I have been at SAS for 7 years and up until 10 days ago, I had never been asked this question. Since then, I've been asked four times, so now must be the time to answer it!
Question: Can we simply use a linear regression model to predict the response rate from a binomial experiment rather than logistic regression? My colleagues prefer least square regression even for binary outcomes (respond vs. not respond) because log odds is hard to interpret and translate to additive probabilities.
Answer: Using least squares regression for binary outcomes dates back prior to the mid-1980s; at that time, regression analysis was the only available approach. There are several problems with using regression analysis for binary outcomes: (1) the assumptions of normality and (2) constant variance are violated—so you haven’t met the underlying assumptions of the model. Another problem: (3) we want our predicted probabilities (in our case response rates) to be in the interval (0,1). However, predicted values from regression analysis are unbounded and you could predicted probabilities greater than 1 or less than 0. What would predicted probabilities of 2.43 or -3.2 mean? Since those are nonsensical, elaborate rules on discarding predicted values have to be developed, based on subject matter knowledge.

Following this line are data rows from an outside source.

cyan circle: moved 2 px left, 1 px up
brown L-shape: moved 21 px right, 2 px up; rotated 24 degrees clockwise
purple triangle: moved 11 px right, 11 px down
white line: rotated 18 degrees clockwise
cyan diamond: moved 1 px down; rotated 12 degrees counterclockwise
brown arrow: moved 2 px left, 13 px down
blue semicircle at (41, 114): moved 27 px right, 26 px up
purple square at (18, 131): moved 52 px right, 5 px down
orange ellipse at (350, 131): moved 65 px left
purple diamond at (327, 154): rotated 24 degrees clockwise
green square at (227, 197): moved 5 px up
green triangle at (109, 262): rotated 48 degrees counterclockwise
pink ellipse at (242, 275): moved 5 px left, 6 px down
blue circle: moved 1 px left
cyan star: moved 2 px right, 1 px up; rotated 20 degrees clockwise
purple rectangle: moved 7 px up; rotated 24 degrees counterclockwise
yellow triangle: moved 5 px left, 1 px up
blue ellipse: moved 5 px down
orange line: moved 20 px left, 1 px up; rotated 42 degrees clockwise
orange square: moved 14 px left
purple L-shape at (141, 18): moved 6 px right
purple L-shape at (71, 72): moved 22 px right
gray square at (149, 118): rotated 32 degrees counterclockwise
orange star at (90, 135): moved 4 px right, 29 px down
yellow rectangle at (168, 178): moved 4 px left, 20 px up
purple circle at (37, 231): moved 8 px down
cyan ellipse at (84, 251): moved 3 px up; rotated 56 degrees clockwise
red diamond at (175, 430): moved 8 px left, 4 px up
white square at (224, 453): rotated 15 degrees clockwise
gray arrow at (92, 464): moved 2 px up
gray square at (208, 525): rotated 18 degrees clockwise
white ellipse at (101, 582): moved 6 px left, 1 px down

Even with those problems, regression analysis was the only game in town and, for large samples, the normal approximation would provide a solution. Ordinary least squares regression was used for binary outcomes until John Nelder and Robert Wedderburn formulated generalized linear models in the mid to late 80’s. In their formulation, the distribution is no longer restricted to the normal distribution. Instead, the response can come from an entire family of distributions, known as the exponential family. This includes such well known distributions as the normal, gamma, Bernoulli, binomial, multinomial, negative binomial, Poisson, and others. Furthermore, the linear model is related to the response variable via a link function, which restricts predicted probabilities to the range (0,1) for binomial outcomes; it also allows the magnitude of the variance of each measurement to be a function of its predicted value. So, generalized linear models overcome all three problems mentioned above; they unify many statistical models, such as regression analysis, logistic regression, and Poisson regression (among others).
You can use PROC LOGISTIC, PROC GENMOD, and PROC GLIMMIX for logistic regression. In each procedure, you get your predicted probabilities using the ESTIMATE statement. Below is sample code using data from our course Design of Experiments for Direct Marketing class, but the syntax can be used for any binary outcome. Adding the ILINK option after the slash on the ESTIMATE statement gives the predicted probabilities (i.e., our predicted response rates)—they are the values labeled ‘Mean’ in the output that follows:
proc logistic data=s.dem0304;
class interestRate Sticker / param=glm;
model response(event="1")= interestRate Sticker riskScr;
estimate 'Response for High Interest Rate' int 1 interestRate 1 0 / ilink;
estimate 'Response for Low Interest Rate' int 1 interestRate 0 1 / ilink;
contrast 'Response for High vs Low Interest Rate' interestRate 1 -1;
estimate 'overall response rate' int 1 / ilink;
run;
Contrast Test Results | |||
---|---|---|---|
Contrast | DF | Wald Chi-Square |
Pr > ChiSq |
Response for High vs Low Interest Rate | 1 | 290.5752 | <.0001 |
Estimate | ||||||
---|---|---|---|---|---|---|
Label | Estimate | Standard Error | z Value | Pr > |z| | Mean | Standard Error of Mean |
Response for High Interest Rate | -3.3428 | 0.3179 | -10.52 | <.0001 | 0.03413 | 0.01048 |
Estimate | ||||||
---|---|---|---|---|---|---|
Label | Estimate | Standard Error | z Value | Pr > |z| | Mean | Standard Error of Mean |
Response for Low Interest Rate | -2.2162 | 0.3145 | -7.05 | <.0001 | 0.09831 | 0.02788 |
Estimate | ||||||
---|---|---|---|---|---|---|
Label | Estimate | Standard Error | z Value | Pr > |z| | Mean | Standard Error of Mean |
overall response rate | -2.7795 | 0.3145 | -8.84 | <.0001 | 0.05844 | 0.01730 |
The first output, labeled ‘Contrast Test Results’ indicate that the predicted probability (our response rate) for the HIGH interest rate offer is significantly different from the one for LOW interest rate offer. The predicted probabilities (response rates) are in the tables labeled ‘Estimate’, and can be found in the columns labeled 'Mean'. These results indicate that the predicted response rate is 0.03413 for the High Interest Rate offer, 0.09831 for the Low Interest Rate offer, and 0.05844 overall. (Standard errors are shown in the last column of each table.)
While this example is for direct marketing, the ideas may be generalized to any data set with a dichotomous outcome.
1 Comment
Great post, Chris! I sometimes get the same question, and I'm sure lots of people will feel better having your post to clarify the problem when faced with pressure to use OLS regression to model a binomial outcome variable.